何自疏道:“如果根据心态推的话,那学子图应该是表达十三娘和崔氏初到京城时的心态吧。”
冷辞舟道:“但是这副对弈图到底表达了什么,只要一步棋就可以逆风翻盘,分明是一个很好的兆头啊。”
一时间所有人又陷入了沉思,周围一片安静,原本通畅的思路也滞涩起来。
太阳渐渐西斜,一辆马车走在宽敞的大道上然后在绣楼门口停下。
马车停下之时,客栈三个人齐齐往门外看去。
身穿棕色衣服的崔氏从马车上小心翼翼地走下来,禾夫人边快步走向门外边道:“老姐妹,你可终于回来了,快进来吃吃茶。”

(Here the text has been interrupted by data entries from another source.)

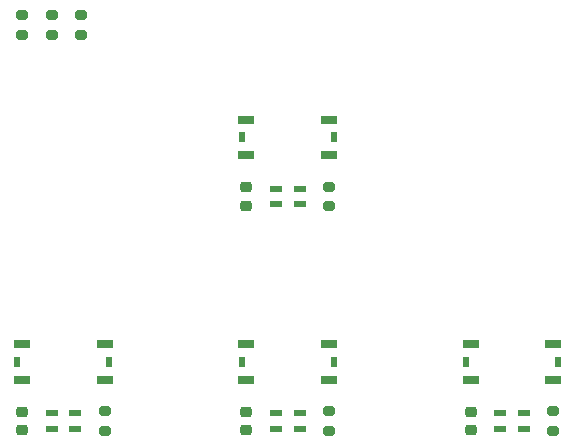
<source format=gtp>
%TF.GenerationSoftware,KiCad,Pcbnew,(6.0.7)*%
%TF.CreationDate,2022-08-25T16:09:55+02:00*%
%TF.ProjectId,esp32-minikeyboard-pcb,65737033-322d-46d6-996e-696b6579626f,rev?*%
%TF.SameCoordinates,Original*%
%TF.FileFunction,Paste,Top*%
%TF.FilePolarity,Positive*%
%FSLAX46Y46*%
G04 Gerber Fmt 4.6, Leading zero omitted, Abs format (unit mm)*
G04 Created by KiCad (PCBNEW (6.0.7)) date 2022-08-25 16:09:55*
%MOMM*%
%LPD*%
G01*
G04 APERTURE LIST*
G04 Aperture macros list*
%AMRoundRect*
0 Rectangle with rounded corners*
0 $1 Rounding radius*
0 $2 $3 $4 $5 $6 $7 $8 $9 X,Y pos of 4 corners*
0 Add a 4 corners polygon primitive as box body*
4,1,4,$2,$3,$4,$5,$6,$7,$8,$9,$2,$3,0*
0 Add four circle primitives for the rounded corners*
1,1,$1+$1,$2,$3*
1,1,$1+$1,$4,$5*
1,1,$1+$1,$6,$7*
1,1,$1+$1,$8,$9*
0 Add four rect primitives between the rounded corners*
20,1,$1+$1,$2,$3,$4,$5,0*
20,1,$1+$1,$4,$5,$6,$7,0*
20,1,$1+$1,$6,$7,$8,$9,0*
20,1,$1+$1,$8,$9,$2,$3,0*%
G04 Aperture macros list end*
%ADD10R,1.400000X0.800000*%
%ADD11R,0.600000X0.900000*%
%ADD12RoundRect,0.200000X0.275000X-0.200000X0.275000X0.200000X-0.275000X0.200000X-0.275000X-0.200000X0*%
%ADD13RoundRect,0.200000X-0.275000X0.200000X-0.275000X-0.200000X0.275000X-0.200000X0.275000X0.200000X0*%
%ADD14R,1.000000X0.600000*%
%ADD15RoundRect,0.225000X-0.250000X0.225000X-0.250000X-0.225000X0.250000X-0.225000X0.250000X0.225000X0*%
G04 APERTURE END LIST*
D10*
%TO.C,D4*%
X107500000Y-110000000D03*
X107500000Y-107000000D03*
D11*
X107900000Y-108500000D03*
%TD*%
D10*
%TO.C,Q2*%
X81500000Y-107000000D03*
X81500000Y-110000000D03*
D11*
X81100000Y-108500000D03*
%TD*%
D12*
%TO.C,R7*%
X62500000Y-80825000D03*
X62500000Y-79175000D03*
%TD*%
%TO.C,R6*%
X107500000Y-114325000D03*
X107500000Y-112675000D03*
%TD*%
D10*
%TO.C,D1*%
X69500000Y-110000000D03*
X69500000Y-107000000D03*
D11*
X69900000Y-108500000D03*
%TD*%
D10*
%TO.C,Q1*%
X62500000Y-107000000D03*
X62500000Y-110000000D03*
D11*
X62100000Y-108500000D03*
%TD*%
D13*
%TO.C,R1*%
X65000000Y-79175000D03*
X65000000Y-80825000D03*
%TD*%
D14*
%TO.C,D6*%
X84000000Y-112850000D03*
X84000000Y-114150000D03*
X86000000Y-114150000D03*
X86000000Y-112850000D03*
%TD*%
D15*
%TO.C,C1*%
X62500000Y-112725000D03*
X62500000Y-114275000D03*
%TD*%
D14*
%TO.C,D8*%
X103000000Y-112850000D03*
X103000000Y-114150000D03*
X105000000Y-114150000D03*
X105000000Y-112850000D03*
%TD*%
D15*
%TO.C,C2*%
X81500000Y-112725000D03*
X81500000Y-114275000D03*
%TD*%
D14*
%TO.C,D5*%
X65000000Y-112850000D03*
X65000000Y-114150000D03*
X67000000Y-114150000D03*
X67000000Y-112850000D03*
%TD*%
D10*
%TO.C,D3*%
X88500000Y-91000000D03*
X88500000Y-88000000D03*
D11*
X88900000Y-89500000D03*
%TD*%
D12*
%TO.C,R2*%
X69500000Y-114325000D03*
X69500000Y-112675000D03*
%TD*%
%TO.C,R3*%
X88500000Y-114325000D03*
X88500000Y-112675000D03*
%TD*%
%TO.C,R5*%
X88500000Y-95325000D03*
X88500000Y-93675000D03*
%TD*%
D10*
%TO.C,Q3*%
X81500000Y-88000000D03*
X81500000Y-91000000D03*
D11*
X81100000Y-89500000D03*
%TD*%
D15*
%TO.C,C3*%
X81500000Y-93725000D03*
X81500000Y-95275000D03*
%TD*%
D10*
%TO.C,D2*%
X88500000Y-110000000D03*
X88500000Y-107000000D03*
D11*
X88900000Y-108500000D03*
%TD*%
D15*
%TO.C,C4*%
X100500000Y-112725000D03*
X100500000Y-114275000D03*
%TD*%
D14*
%TO.C,D7*%
X84000000Y-93850000D03*
X84000000Y-95150000D03*
X86000000Y-95150000D03*
X86000000Y-93850000D03*
%TD*%
D10*
%TO.C,Q4*%
X100500000Y-107000000D03*
X100500000Y-110000000D03*
D11*
X100100000Y-108500000D03*
%TD*%
D13*
%TO.C,R4*%
X67500000Y-79175000D03*
X67500000Y-80825000D03*
%TD*%
M02*

</source>
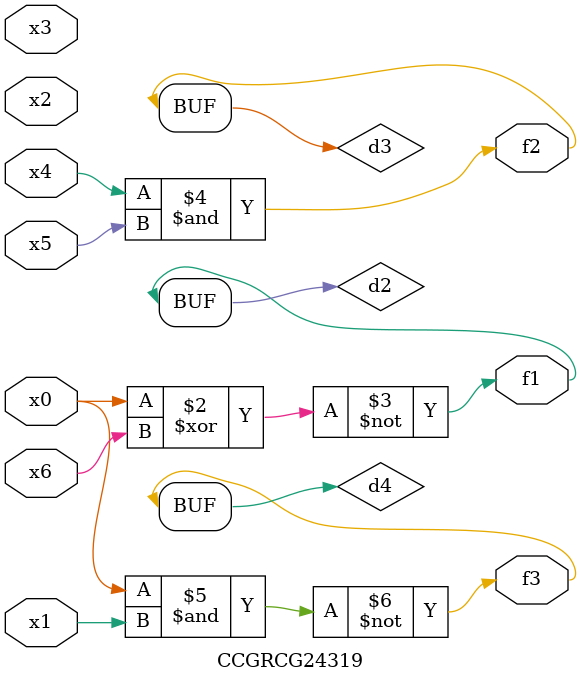
<source format=v>
module CCGRCG24319(
	input x0, x1, x2, x3, x4, x5, x6,
	output f1, f2, f3
);

	wire d1, d2, d3, d4;

	nor (d1, x0);
	xnor (d2, x0, x6);
	and (d3, x4, x5);
	nand (d4, x0, x1);
	assign f1 = d2;
	assign f2 = d3;
	assign f3 = d4;
endmodule

</source>
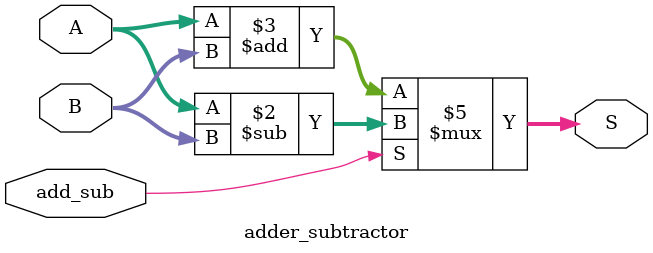
<source format=v>
`timescale 1ns / 1ps
module adder_subtractor #(parameter WIDTH=16)(
    input [WIDTH-1:0] A,
    input [WIDTH-1:0] B,
    input add_sub,
    output reg [WIDTH-1:0] S
    );
	 
	 always @*
	 begin
		if (add_sub)
			S = A-B;
		else
			S = A+B;
	 end

endmodule

</source>
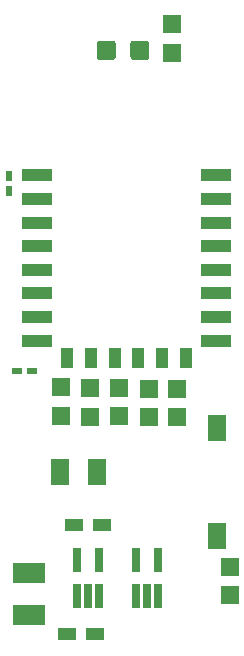
<source format=gbr>
G04 #@! TF.GenerationSoftware,KiCad,Pcbnew,(5.1.9)-1*
G04 #@! TF.CreationDate,2021-03-01T14:09:20+01:00*
G04 #@! TF.ProjectId,button,62757474-6f6e-42e6-9b69-6361645f7063,rev?*
G04 #@! TF.SameCoordinates,Original*
G04 #@! TF.FileFunction,Paste,Top*
G04 #@! TF.FilePolarity,Positive*
%FSLAX46Y46*%
G04 Gerber Fmt 4.6, Leading zero omitted, Abs format (unit mm)*
G04 Created by KiCad (PCBNEW (5.1.9)-1) date 2021-03-01 14:09:20*
%MOMM*%
%LPD*%
G01*
G04 APERTURE LIST*
%ADD10R,0.650000X2.000000*%
%ADD11C,0.100000*%
%ADD12R,1.650000X2.250000*%
%ADD13R,2.794000X1.778000*%
%ADD14R,1.500000X1.100000*%
%ADD15R,1.500000X1.500000*%
%ADD16R,0.620000X0.900000*%
%ADD17R,2.500000X1.000000*%
%ADD18R,1.000000X1.800000*%
%ADD19R,0.900000X0.620000*%
%ADD20R,1.600000X2.180000*%
G04 APERTURE END LIST*
D10*
G04 #@! TO.C,PS1*
X123050000Y-104000000D03*
X124950000Y-104000000D03*
X124950000Y-107050000D03*
D11*
G36*
X124325000Y-108050000D02*
G01*
X123675000Y-108050000D01*
X123675000Y-106050000D01*
X124325000Y-106050000D01*
X124325000Y-108050000D01*
G37*
D10*
X123050000Y-107050000D03*
G04 #@! TD*
D12*
G04 #@! TO.C,C4*
X121640000Y-96520000D03*
X124740000Y-96520000D03*
G04 #@! TD*
D13*
G04 #@! TO.C,L1*
X118960000Y-108658000D03*
X118960000Y-105102000D03*
G04 #@! TD*
G04 #@! TO.C,D1*
G36*
G01*
X126335000Y-60275000D02*
X126335000Y-61425000D01*
G75*
G02*
X126085000Y-61675000I-250000J0D01*
G01*
X124985000Y-61675000D01*
G75*
G02*
X124735000Y-61425000I0J250000D01*
G01*
X124735000Y-60275000D01*
G75*
G02*
X124985000Y-60025000I250000J0D01*
G01*
X126085000Y-60025000D01*
G75*
G02*
X126335000Y-60275000I0J-250000D01*
G01*
G37*
G36*
G01*
X129185000Y-60275000D02*
X129185000Y-61425000D01*
G75*
G02*
X128935000Y-61675000I-250000J0D01*
G01*
X127835000Y-61675000D01*
G75*
G02*
X127585000Y-61425000I0J250000D01*
G01*
X127585000Y-60275000D01*
G75*
G02*
X127835000Y-60025000I250000J0D01*
G01*
X128935000Y-60025000D01*
G75*
G02*
X129185000Y-60275000I0J-250000D01*
G01*
G37*
G04 #@! TD*
D10*
G04 #@! TO.C,U2*
X128050000Y-104000000D03*
X129950000Y-104000000D03*
X129950000Y-107050000D03*
D11*
G36*
X129325000Y-108050000D02*
G01*
X128675000Y-108050000D01*
X128675000Y-106050000D01*
X129325000Y-106050000D01*
X129325000Y-108050000D01*
G37*
D10*
X128050000Y-107050000D03*
G04 #@! TD*
D14*
G04 #@! TO.C,C3*
X122850000Y-101000000D03*
X125150000Y-101000000D03*
G04 #@! TD*
G04 #@! TO.C,C1*
X124550000Y-110250000D03*
X122250000Y-110250000D03*
G04 #@! TD*
D15*
G04 #@! TO.C,R3*
X124180000Y-89450000D03*
X124180000Y-91850000D03*
G04 #@! TD*
G04 #@! TO.C,R1*
X121730000Y-89390000D03*
X121730000Y-91790000D03*
G04 #@! TD*
G04 #@! TO.C,R7*
X135990000Y-104590000D03*
X135990000Y-106990000D03*
G04 #@! TD*
G04 #@! TO.C,R6*
X131090000Y-58650000D03*
X131090000Y-61050000D03*
G04 #@! TD*
G04 #@! TO.C,R5*
X131500000Y-89500000D03*
X131500000Y-91900000D03*
G04 #@! TD*
G04 #@! TO.C,R4*
X126650000Y-89425000D03*
X126650000Y-91825000D03*
G04 #@! TD*
G04 #@! TO.C,R2*
X129200000Y-89500000D03*
X129200000Y-91900000D03*
G04 #@! TD*
D16*
G04 #@! TO.C,C2*
X117348000Y-71486000D03*
X117348000Y-72786000D03*
G04 #@! TD*
D17*
G04 #@! TO.C,X1*
X134854000Y-71430000D03*
X134854000Y-73430000D03*
X134854000Y-75430000D03*
X134854000Y-77430000D03*
X134854000Y-79430000D03*
X134854000Y-81430000D03*
X134854000Y-83430000D03*
X134854000Y-85430000D03*
D18*
X132254000Y-86930000D03*
X130254000Y-86930000D03*
X128254000Y-86930000D03*
X126254000Y-86930000D03*
X124254000Y-86930000D03*
X122254000Y-86930000D03*
D17*
X119654000Y-85430000D03*
X119654000Y-83430000D03*
X119654000Y-81430000D03*
X119654000Y-79430000D03*
X119654000Y-77430000D03*
X119654000Y-75430000D03*
X119654000Y-73430000D03*
X119654000Y-71430000D03*
G04 #@! TD*
D19*
G04 #@! TO.C,C5*
X117975000Y-88025000D03*
X119275000Y-88025000D03*
G04 #@! TD*
D20*
G04 #@! TO.C,SW2*
X134890000Y-92800000D03*
X134890000Y-101980000D03*
G04 #@! TD*
M02*

</source>
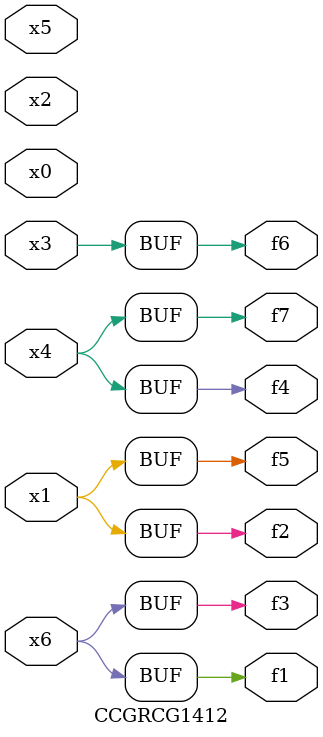
<source format=v>
module CCGRCG1412(
	input x0, x1, x2, x3, x4, x5, x6,
	output f1, f2, f3, f4, f5, f6, f7
);
	assign f1 = x6;
	assign f2 = x1;
	assign f3 = x6;
	assign f4 = x4;
	assign f5 = x1;
	assign f6 = x3;
	assign f7 = x4;
endmodule

</source>
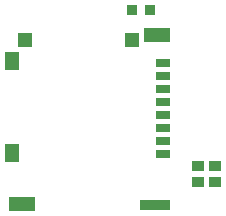
<source format=gbp>
G04*
G04 #@! TF.GenerationSoftware,Altium Limited,Altium Designer,18.1.9 (240)*
G04*
G04 Layer_Color=128*
%FSLAX25Y25*%
%MOIN*%
G70*
G01*
G75*
%ADD14R,0.03937X0.03543*%
%ADD41R,0.04528X0.05906*%
%ADD42R,0.08661X0.04528*%
%ADD43R,0.04724X0.04567*%
%ADD44R,0.04921X0.04567*%
%ADD45R,0.09843X0.03740*%
%ADD46R,0.04882X0.03150*%
%ADD47R,0.03347X0.03347*%
D14*
X133465Y40453D02*
D03*
Y35138D02*
D03*
X127559Y40453D02*
D03*
Y35138D02*
D03*
D41*
X65785Y75354D02*
D03*
Y44724D02*
D03*
D42*
X68915Y27776D02*
D03*
X114112Y84035D02*
D03*
D43*
X70214Y82441D02*
D03*
D44*
X105647D02*
D03*
D45*
X113521Y27382D02*
D03*
D46*
X116002Y74803D02*
D03*
Y70472D02*
D03*
Y66142D02*
D03*
Y61811D02*
D03*
Y57480D02*
D03*
Y53150D02*
D03*
Y48819D02*
D03*
Y44488D02*
D03*
D47*
X105610Y92520D02*
D03*
X111713D02*
D03*
M02*

</source>
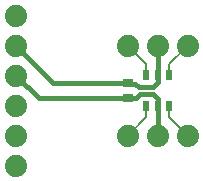
<source format=gtl>
G04*
G04 #@! TF.GenerationSoftware,Altium Limited,CircuitStudio,1.5.2 (30)*
G04*
G04 Layer_Physical_Order=1*
G04 Layer_Color=11767835*
%FSLAX25Y25*%
%MOIN*%
G70*
G01*
G75*
%ADD10R,0.03543X0.02756*%
%ADD11R,0.02362X0.03543*%
%ADD12C,0.01575*%
%ADD13C,0.00591*%
%ADD14C,0.07400*%
D10*
X438976Y422638D02*
D03*
Y427756D02*
D03*
D11*
X445079Y430315D02*
D03*
X452559Y420079D02*
D03*
X448819D02*
D03*
X445079D02*
D03*
X452559Y430315D02*
D03*
X448819D02*
D03*
D12*
X401575Y440197D02*
X414016Y427756D01*
X401575Y430197D02*
X409134Y422638D01*
X442520Y426378D02*
X447244D01*
X441339Y427559D02*
X442520Y426378D01*
X447244D02*
X448819Y427953D01*
X439173Y427559D02*
X441339D01*
X438976Y427756D02*
X439173Y427559D01*
X438976Y422638D02*
X441535D01*
X442913Y424016D01*
X447244D01*
X448819Y422441D01*
Y420079D02*
Y422441D01*
Y427953D02*
Y430315D01*
Y440197D01*
Y410197D02*
Y420079D01*
X414016Y427756D02*
X438976D01*
X409134Y422638D02*
X438976D01*
D13*
X438819Y440197D02*
X445079Y433937D01*
Y430315D02*
Y433937D01*
X452559D02*
X458819Y440197D01*
X452559Y430315D02*
Y433937D01*
Y416457D02*
X458819Y410197D01*
X452559Y416457D02*
Y420079D01*
X438819Y410197D02*
X445079Y416457D01*
Y420079D01*
D14*
X401575Y450197D02*
D03*
Y440197D02*
D03*
Y430197D02*
D03*
Y420197D02*
D03*
Y410197D02*
D03*
Y400197D02*
D03*
X438819Y440197D02*
D03*
X448819D02*
D03*
X458819D02*
D03*
Y410197D02*
D03*
X448819D02*
D03*
X438819D02*
D03*
M02*

</source>
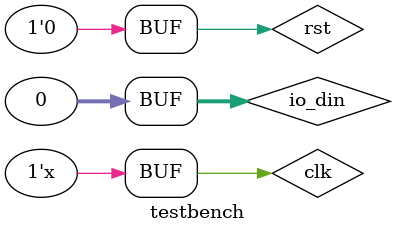
<source format=v>
`timescale 1ns / 1ps


module testbench(

    );
    reg clk;
    reg rst;
    reg [31:0] io_din = 32'h00000000;
    
    CPU cpu(
                  .clk (clk ),
                  .rst (rst ),
                  .io_din(io_din)
              );

    initial begin

        rst = 1;
        clk = 0;
        io_din = 32'b0;

        #30 rst = 0;

    end

    always
        #20 clk = ~clk;

endmodule

</source>
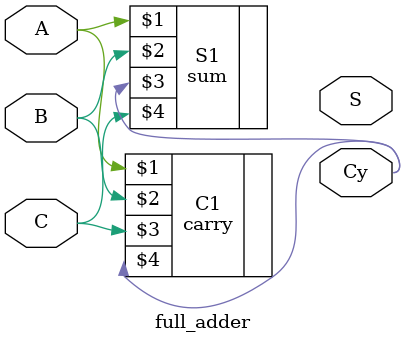
<source format=v>
module full_adder (A, B, C, S, Cy);
    input A, B, C;
    output S, Cy;
    sum S1 (A, B, Cy, C);
    carry C1 (A, B, C, Cy);
endmodule


</source>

“我跟你说,在你来之前我还心想你是不是忘了我。”禾夫人笑地很亲切。
崔氏道:“没有,不会忘了你。”
王言上摸了摸下巴,左右望了望,“这禾夫人看起来和崔氏关系很好。”
何自疏手里玩弄着茶杯,“但是禾夫人却是十三娘死后最大的受益者,最起码四副绣图就在她的手上。”